GIVEN DATA
++++++

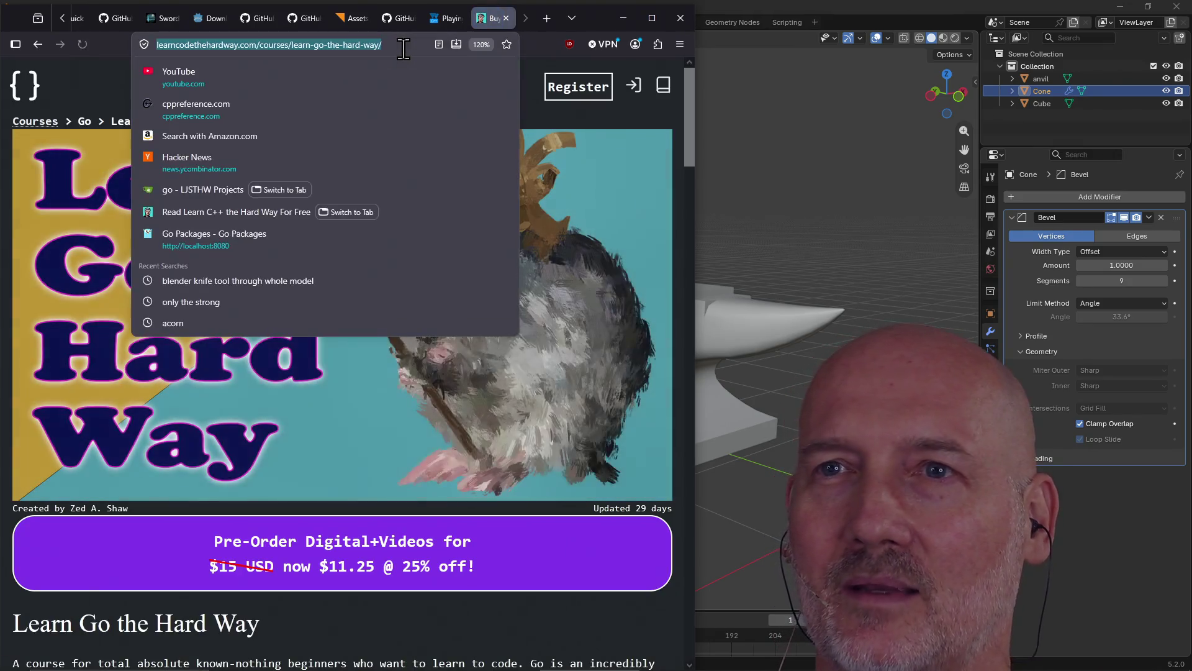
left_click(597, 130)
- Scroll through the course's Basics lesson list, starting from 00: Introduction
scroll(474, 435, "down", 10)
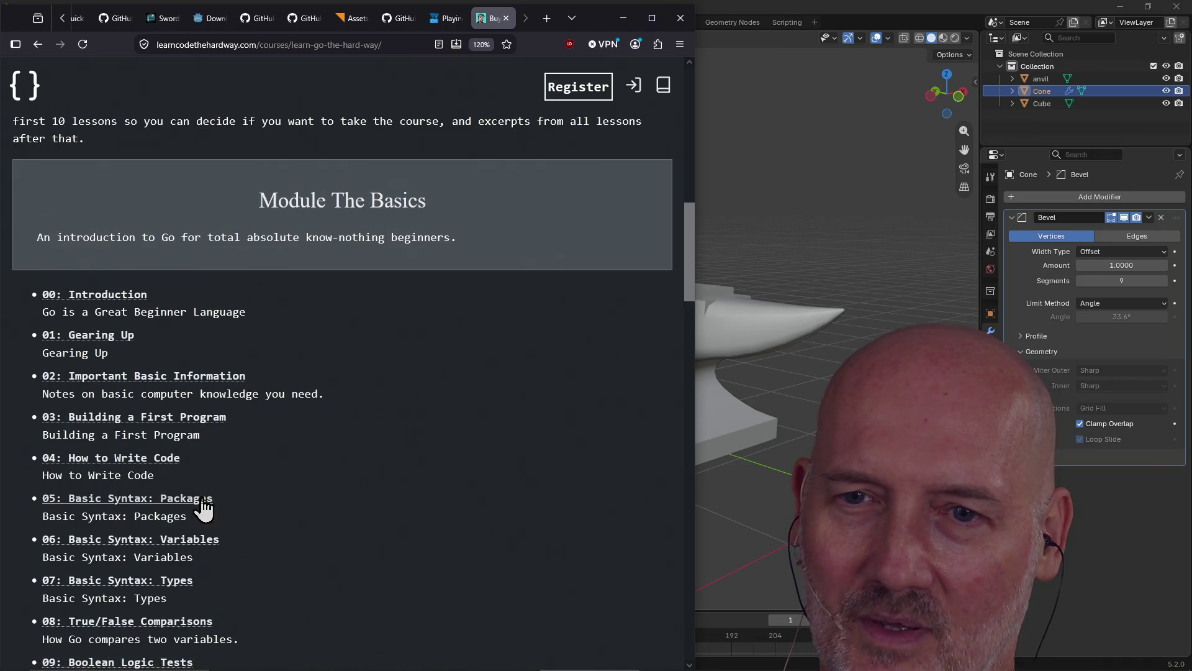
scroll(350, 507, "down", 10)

++++++

WORK REQUIRED
Quote exactly the lines from the one that contains "- Scroll through" through the end of the listing above, both ends included, leaving out the pictures.

RESPONSE TO THE EXERCISE
- Scroll through the course's Basics lesson list, starting from 00: Introduction
scroll(474, 435, "down", 10)
scroll(350, 507, "down", 10)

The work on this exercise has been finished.